> [Your task]: Print all of the entries exactly, minus the pictures.

Data extracted from a collection:
■ ■ ■
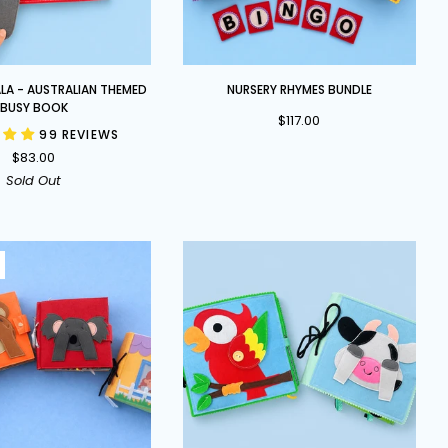
Nursery
LA - AUSTRALIAN THEMED
NURSERY RHYMES BUNDLE
Rhymes
BUSY BOOK
$117.00
Bundle
99 REVIEWS
$83.00
Sold Out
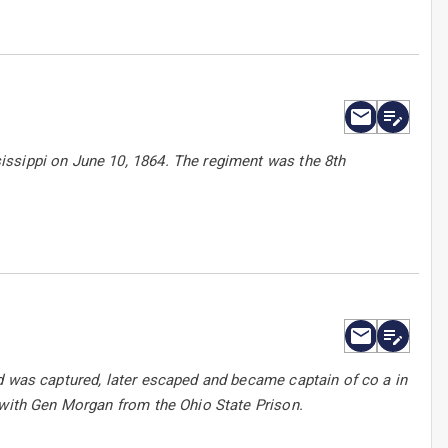
issippi on June 10, 1864. The regiment was the 8th
d was captured, later escaped and became captain of co a in
 with Gen Morgan from the Ohio State Prison.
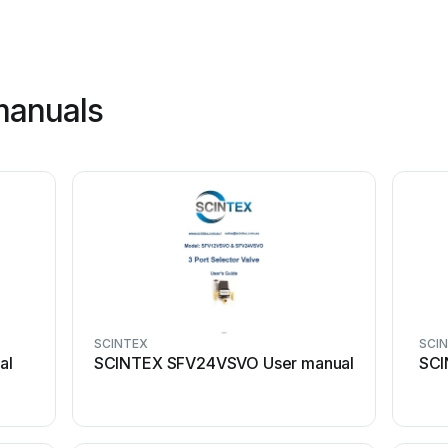
manuals
SCINTEX
SCI
al
SCINTEX SFV24VSVO User manual
SCI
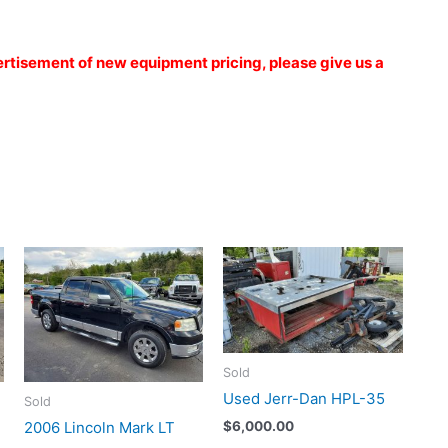
vertisement of new equipment pricing, please give us a
Sold
Used Jerr-Dan HPL-35
Sold
2006 Lincoln Mark LT
$
6,000.00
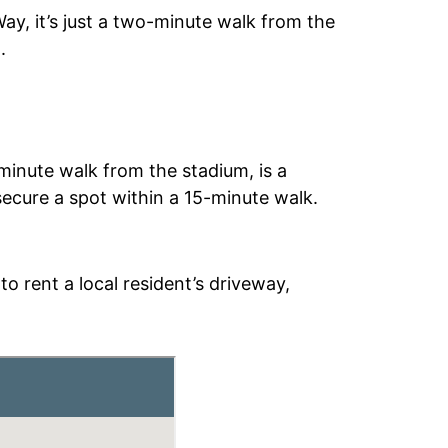
Way, it’s just a two-minute walk from the
.
minute walk from the stadium, is a
 secure a spot within a 15-minute walk.
o rent a local resident’s driveway,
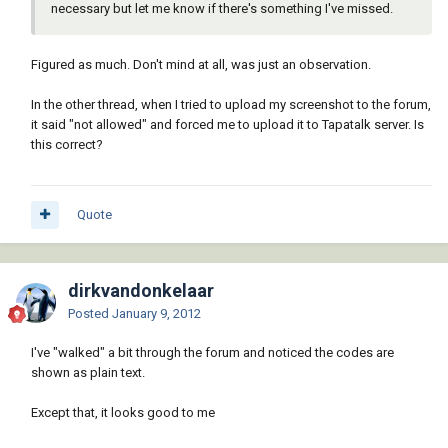
necessary but let me know if there's something I've missed.
Figured as much. Don't mind at all, was just an observation.
In the other thread, when I tried to upload my screenshot to the forum,
it said "not allowed" and forced me to upload it to Tapatalk server. Is
this correct?
Quote
dirkvandonkelaar
Posted
January 9, 2012
I've "walked" a bit through the forum and noticed the codes are
shown as plain text.
Except that, it looks good to me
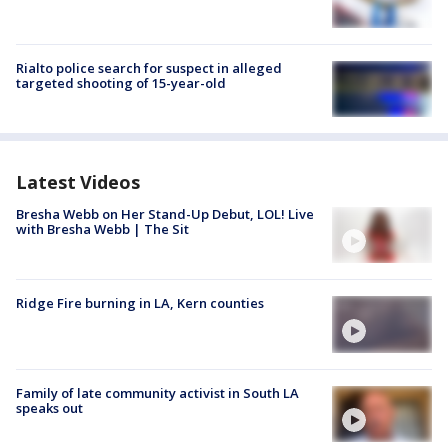
Rialto police search for suspect in alleged
targeted shooting of 15-year-old
Latest Videos
Bresha Webb on Her Stand-Up Debut, LOL! Live
with Bresha Webb | The Sit
Ridge Fire burning in LA, Kern counties
Family of late community activist in South LA
speaks out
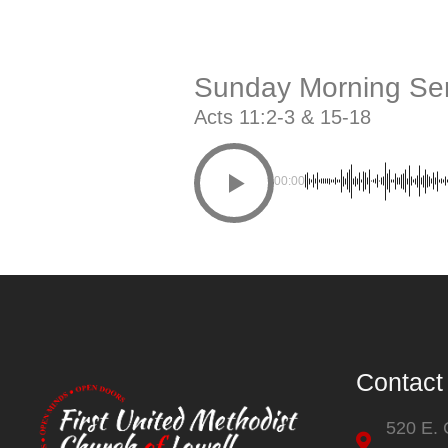
Sunday Morning Ser
Acts 11:2-3 & 15-18
00:00
Contact
520 E.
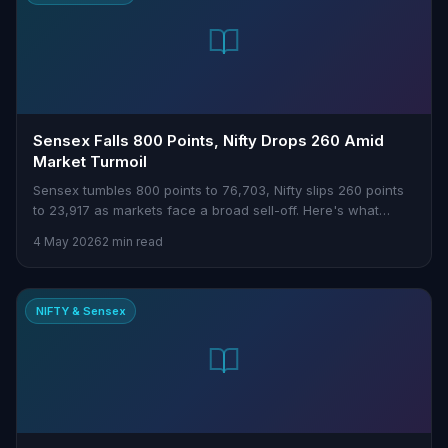
Sensex Falls 800 Points, Nifty Drops 260 Amid
Market Turmoil
Sensex tumbles 800 points to 76,703, Nifty slips 260 points
to 23,917 as markets face a broad sell-off. Here's what
traders need to know.
4 May 2026
2 min read
NIFTY & Sensex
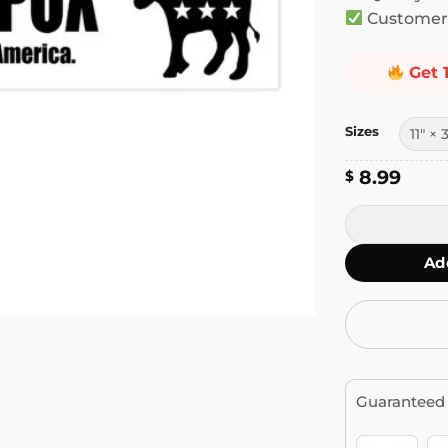
Customer 
Get 
Sizes
8.99
$
Donkey Pox, T
Ad
Guaranteed 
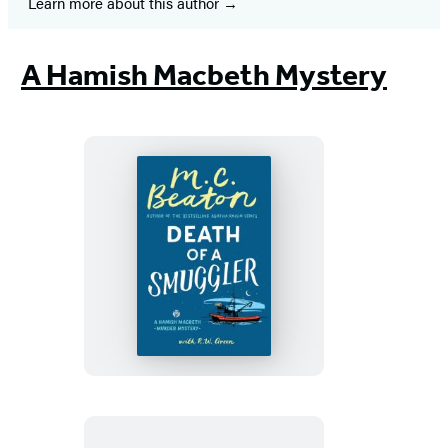
Learn more about this author
A Hamish Macbeth Mystery
Death
of
a
Smuggler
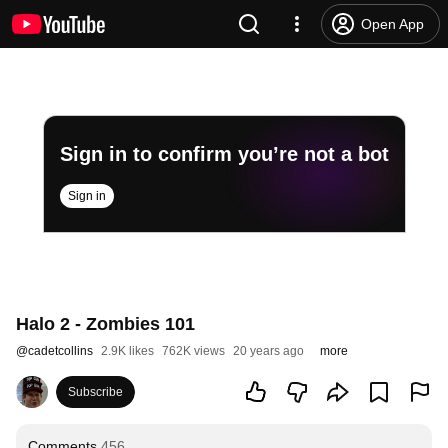
Open App
Sign in to confirm you’re not a bot
Sign in
Halo 2 - Zombies 101
@
cadetcollins
2.9K likes
762K views
20 years ago
more
Subscribe
Comments
456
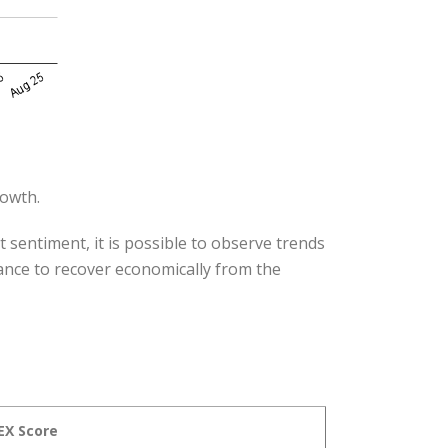
rowth.
 sentiment, it is possible to observe trends
hance to recover economically from the
EX Score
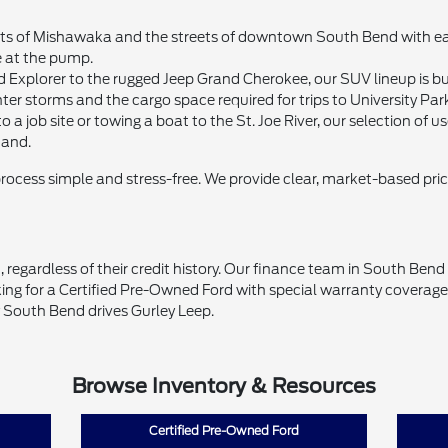
 of Mishawaka and the streets of downtown South Bend with ease. 
e at the pump.
d Explorer to the rugged Jeep Grand Cherokee, our SUV lineup is bui
ter storms and the cargo space required for trips to University Par
 a job site or towing a boat to the St. Joe River, our selection of
mand.
process simple and stress-free. We provide clear, market-based pri
 regardless of their credit history. Our finance team in South Ben
ing for a Certified Pre-Owned Ford with special warranty coverage o
 South Bend drives Gurley Leep.
Browse Inventory & Resources
Certified Pre-Owned Ford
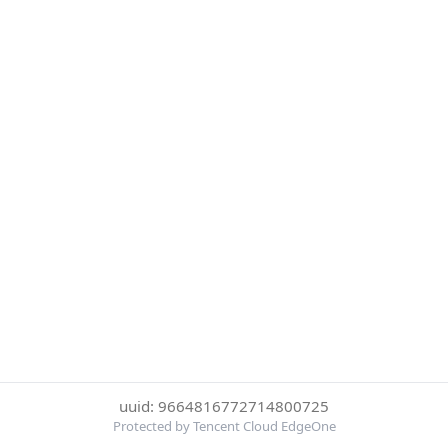
uuid: 9664816772714800725
Protected by Tencent Cloud EdgeOne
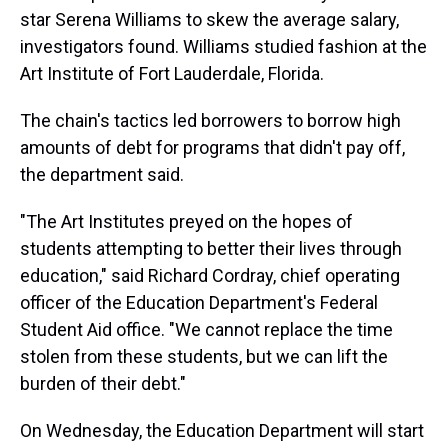
star Serena Williams to skew the average salary,
investigators found. Williams studied fashion at the
Art Institute of Fort Lauderdale, Florida.
The chain's tactics led borrowers to borrow high
amounts of debt for programs that didn't pay off,
the department said.
"The Art Institutes preyed on the hopes of
students attempting to better their lives through
education," said Richard Cordray, chief operating
officer of the Education Department's Federal
Student Aid office. "We cannot replace the time
stolen from these students, but we can lift the
burden of their debt."
On Wednesday, the Education Department will start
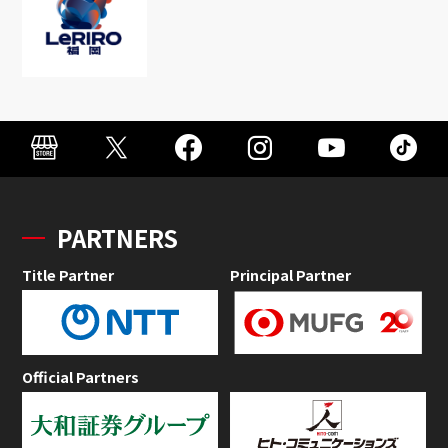
PARTNERS
Title Partner
Principal Partner
Official Partners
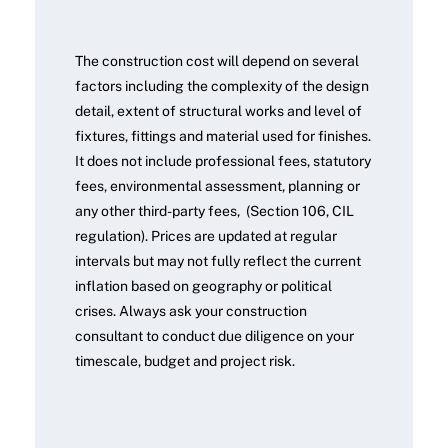
The construction cost will depend on several
factors including the complexity of the design
detail, extent of structural works and level of
fixtures, fittings and material used for finishes.
It does not include professional fees, statutory
fees, environmental assessment, planning or
any other third-party fees, (Section 106, CIL
regulation). Prices are updated at regular
intervals but may not fully reflect the current
inflation based on geography or political
crises. Always ask your construction
consultant to conduct due diligence on your
timescale, budget and project risk.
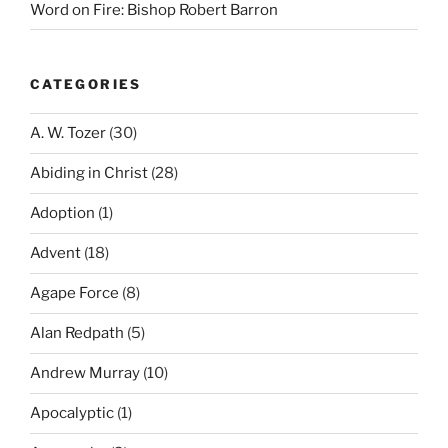
Word on Fire: Bishop Robert Barron
CATEGORIES
A. W. Tozer
(30)
Abiding in Christ
(28)
Adoption
(1)
Advent
(18)
Agape Force
(8)
Alan Redpath
(5)
Andrew Murray
(10)
Apocalyptic
(1)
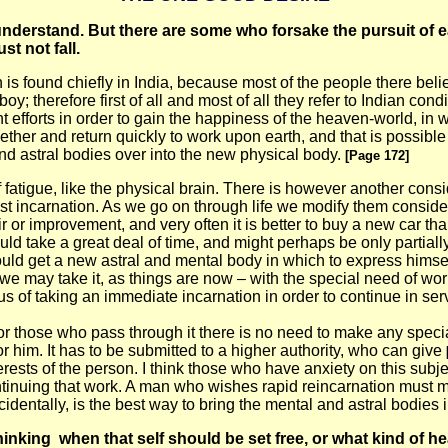
nderstand. But there are some who forsake the pursuit of ear
st not fall.
h is found chiefly in India, because most of the people there bel
oy; therefore first of all and most of all they refer to Indian co
ent efforts in order to gain the happiness of the heaven-world,
ether and return quickly to work upon earth, and that is possible
nd astral bodies over into the new physical body.
[Page 172]
f fatigue, like the physical brain. There is however another consi
ast incarnation. As we go on through life we modify them conside
ir or improvement, and very often it is better to buy a new car th
d take a great deal of time, and might perhaps be only partially a
hould get a new astral and mental body in which to express himself
t we may take it, as things are now – with the special need of w
us of taking an immediate incarnation in order to continue in ser
d for those who pass through it there is no need to make any spec
r him. It has to be submitted to a higher authority, who can give
 interests of the person. I think those who have anxiety on this su
ontinuing that work. A man who wishes rapid reincarnation must 
dentally, is the best way to bring the mental and astral bodies i
thinking
when that self should be set free, or what kind of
■ ■ ■
> [Task response]:
Nursery
LA - AUSTRALIAN THEMED
NURSERY RHYMES BUNDLE
Rhymes
BUSY BOOK
$117.00
Bundle
99 REVIEWS
$83.00
Sold Out
issippi on June 10, 1864. The regiment was the 8th
d was captured, later escaped and became captain of co a in
 with Gen Morgan from the Ohio State Prison.
manuals
SCINTEX
SCI
al
SCINTEX SFV24VSVO User manual
SCI
vertisement of new equipment pricing, please give us a
Sold
Used Jerr-Dan HPL-35
Sold
2006 Lincoln Mark LT
$
6,000.00
Way, it’s just a two-minute walk from the
.
minute walk from the stadium, is a
 secure a spot within a 15-minute walk.
o rent a local resident’s driveway,
necessary but let me know if there's something I've missed.
Figured as much. Don't mind at all, was just an observation.
In the other thread, when I tried to upload my screenshot to the forum,
it said "not allowed" and forced me to upload it to Tapatalk server. Is
this correct?
Quote
dirkvandonkelaar
Posted
January 9, 2012
I've "walked" a bit through the forum and noticed the codes are
shown as plain text.
Except that, it looks good to me
Rialto police search for suspect in alleged
targeted shooting of 15-year-old
Latest Videos
Bresha Webb on Her Stand-Up Debut, LOL! Live
with Bresha Webb | The Sit
Ridge Fire burning in LA, Kern counties
Family of late community activist in South LA
speaks out
Sunday Morning Ser
Acts 11:2-3 & 15-18
00:00
Contact
520 E.
Sensex Falls 800 Points, Nifty Drops 260 Amid
Market Turmoil
Sensex tumbles 800 points to 76,703, Nifty slips 260 points
to 23,917 as markets face a broad sell-off. Here's what
traders need to know.
4 May 2026
2 min read
NIFTY & Sensex
Customer 
Get 
Sizes
8.99
$
Donkey Pox, T
Ad
Guaranteed 
Learn more about this author
A Hamish Macbeth Mystery
Death
of
a
Smuggler
Open App
Sign in to confirm you’re not a bot
Sign in
Halo 2 - Zombies 101
@
cadetcollins
2.9K likes
762K views
20 years ago
more
Subscribe
Comments
456
rowth.
 sentiment, it is possible to observe trends
hance to recover economically from the
EX Score
 of Mishawaka and the streets of downtown South Bend with ease. 
e at the pump.
d Explorer to the rugged Jeep Grand Cherokee, our SUV lineup is bui
ter storms and the cargo space required for trips to University Par
 a job site or towing a boat to the St. Joe River, our selection of
mand.
process simple and stress-free. We provide clear, market-based pri
 regardless of their credit history. Our finance team in South Ben
ing for a Certified Pre-Owned Ford with special warranty coverage o
 South Bend drives Gurley Leep.
Browse Inventory & Resources
Certified Pre-Owned Ford
uuid: 9664816772714800725
Protected by Tencent Cloud EdgeOne
star Serena Williams to skew the average salary,
investigators found. Williams studied fashion at the
Art Institute of Fort Lauderdale, Florida.
The chain's tactics led borrowers to borrow high
amounts of debt for programs that didn't pay off,
the department said.
"The Art Institutes preyed on the hopes of
students attempting to better their lives through
education," said Richard Cordray, chief operating
officer of the Education Department's Federal
Student Aid office. "We cannot replace the time
stolen from these students, but we can lift the
burden of their debt."
On Wednesday, the Education Department will start
PARTNERS
Title Partner
Principal Partner
Official Partners
The construction cost will depend on several
factors including the complexity of the design
detail, extent of structural works and level of
fixtures, fittings and material used for finishes.
It does not include professional fees, statutory
fees, environmental assessment, planning or
any other third-party fees, (Section 106, CIL
regulation). Prices are updated at regular
intervals but may not fully reflect the current
inflation based on geography or political
crises. Always ask your construction
consultant to conduct due diligence on your
timescale, budget and project risk.
Word on Fire: Bishop Robert Barron
CATEGORIES
A. W. Tozer
(30)
Abiding in Christ
(28)
Adoption
(1)
Advent
(18)
Agape Force
(8)
Alan Redpath
(5)
Andrew Murray
(10)
Apocalyptic
(1)
nderstand. But there are some who forsake the pursuit of ear
st not fall.
h is found chiefly in India, because most of the people there bel
oy; therefore first of all and most of all they refer to Indian co
ent efforts in order to gain the happiness of the heaven-world,
ether and return quickly to work upon earth, and that is possible
nd astral bodies over into the new physical body.
[Page 172]
f fatigue, like the physical brain. There is however another consi
ast incarnation. As we go on through life we modify them conside
ir or improvement, and very often it is better to buy a new car th
d take a great deal of time, and might perhaps be only partially a
hould get a new astral and mental body in which to express himself
t we may take it, as things are now – with the special need of w
us of taking an immediate incarnation in order to continue in ser
d for those who pass through it there is no need to make any spec
r him. It has to be submitted to a higher authority, who can give
 interests of the person. I think those who have anxiety on this su
ontinuing that work. A man who wishes rapid reincarnation must 
dentally, is the best way to bring the mental and astral bodies i
thinking
when that self should be set free, or what kind of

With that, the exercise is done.